*Provided records*
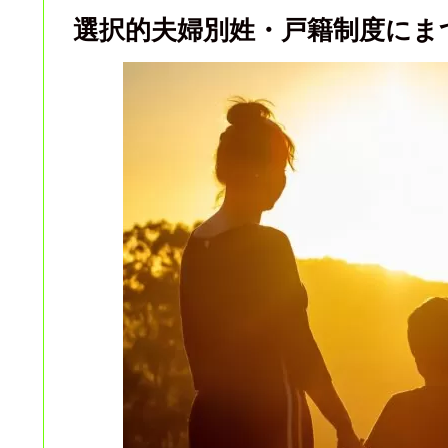
選択的夫婦別姓・戸籍制度にま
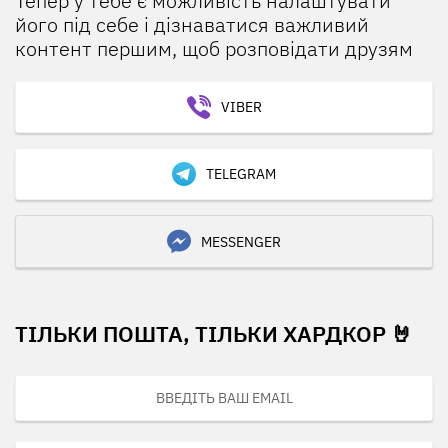
Тепер у тебе є можливість налаштувати
його під себе і дізнаватися важливий
контент першим, щоб розповідати друзям
VIBER
TELEGRAM
MESSENGER
ТІЛЬКИ ПОШТА, ТІЛЬКИ ХАРДКОР 🤘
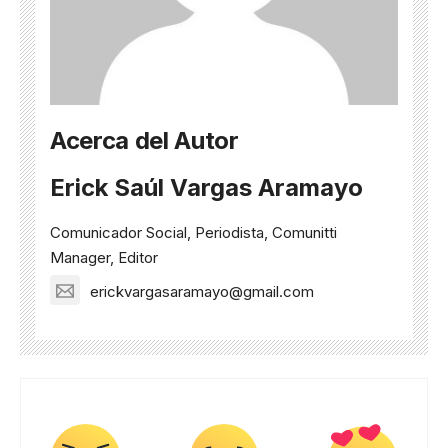
Acerca del Autor
Erick Saúl Vargas Aramayo
Comunicador Social, Periodista, Comunitti
Manager, Editor
erickvargasaramayo@gmail.com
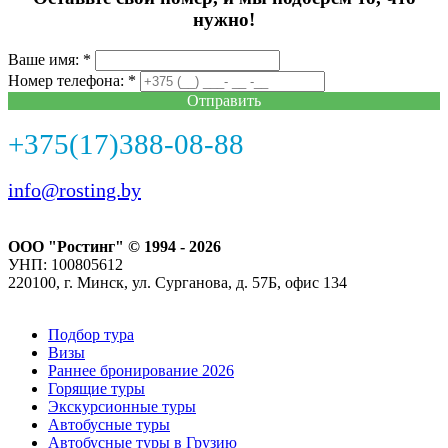
нужно!
Ваше имя: *
Номер телефона: *
Отправить
+375(17)388-08-88
info@rosting.by
ООО "Ростинг" © 1994 - 2026
УНП: 100805612
220100, г. Минск, ул. Сурганова, д. 57Б, офис 134
Подбор тура
Визы
Раннее бронирование 2026
Горящие туры
Экскурсионные туры
Автобусные туры
Автобусные туры в Грузию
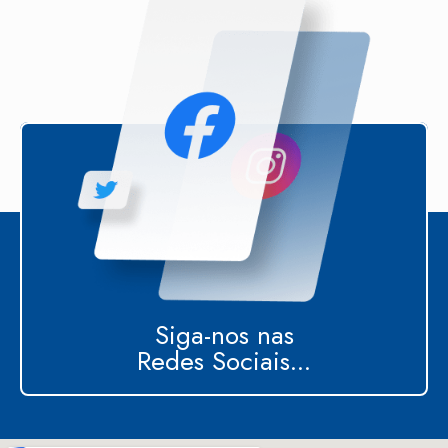
Siga-nos nas
Redes Sociais...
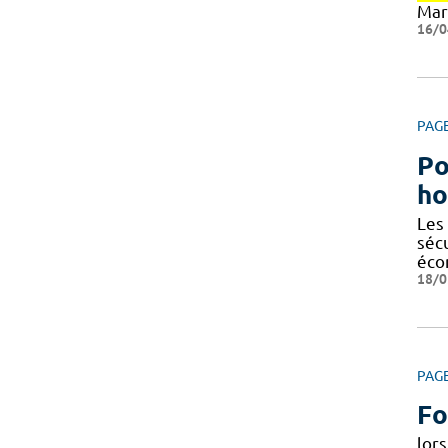
Mar
16/0
PAG
Po
ho
Les
séc
éco
18/0
PAG
Fo
lors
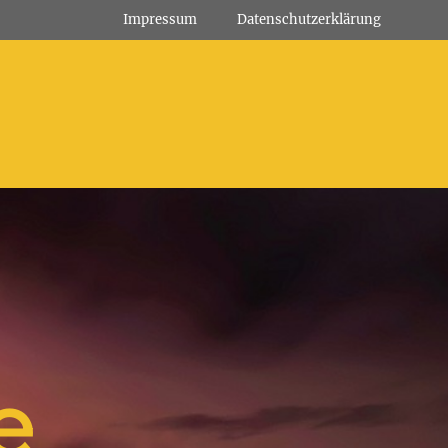
Impressum
Datenschutz­erklärung
e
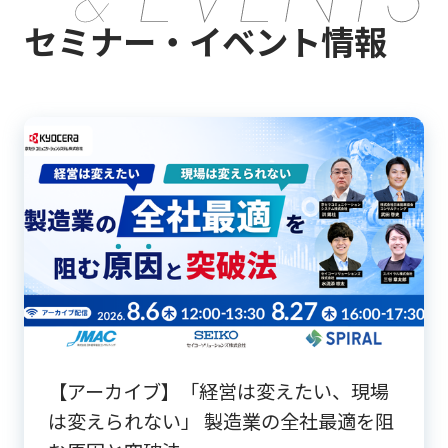
セミナー・イベント情報
【アーカイブ】「経営は変えたい、現場
は変えられない」 製造業の全社最適を阻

*What the task requires*
Reproduce only the lines of the records starting with the line that contains "Тепер у тебе є можливість налаштувати" and going on through the end of the records, swapping "Визы" for "Визовая поддержка" and leaving everything else unchanged. Omit the pictures from the answer.

*Answer space*
Тепер у тебе є можливість налаштувати
його під себе і дізнаватися важливий
контент першим, щоб розповідати друзям
VIBER
TELEGRAM
MESSENGER
ТІЛЬКИ ПОШТА, ТІЛЬКИ ХАРДКОР 🤘
Acerca del Autor
Erick Saúl Vargas Aramayo
Comunicador Social, Periodista, Comunitti
Manager, Editor
erickvargasaramayo@gmail.com
нужно!
Ваше имя: *
Номер телефона: *
Отправить
+375(17)388-08-88
info@rosting.by
ООО "Ростинг" © 1994 - 2026
УНП: 100805612
220100, г. Минск, ул. Сурганова, д. 57Б, офис 134
Подбор тура
Визовая поддержка
Раннее бронирование 2026
Горящие туры
Экскурсионные туры
Автобусные туры
Автобусные туры в Грузию
Siga-nos nas
Redes Sociais...
Mar
16/0
PAG
Po
ho
Les
séc
éco
18/0
PAG
Fo
lors
Impressum
Datenschutz­erklärung
e
セミナー・イベント情報
【アーカイブ】「経営は変えたい、現場
は変えられない」 製造業の全社最適を阻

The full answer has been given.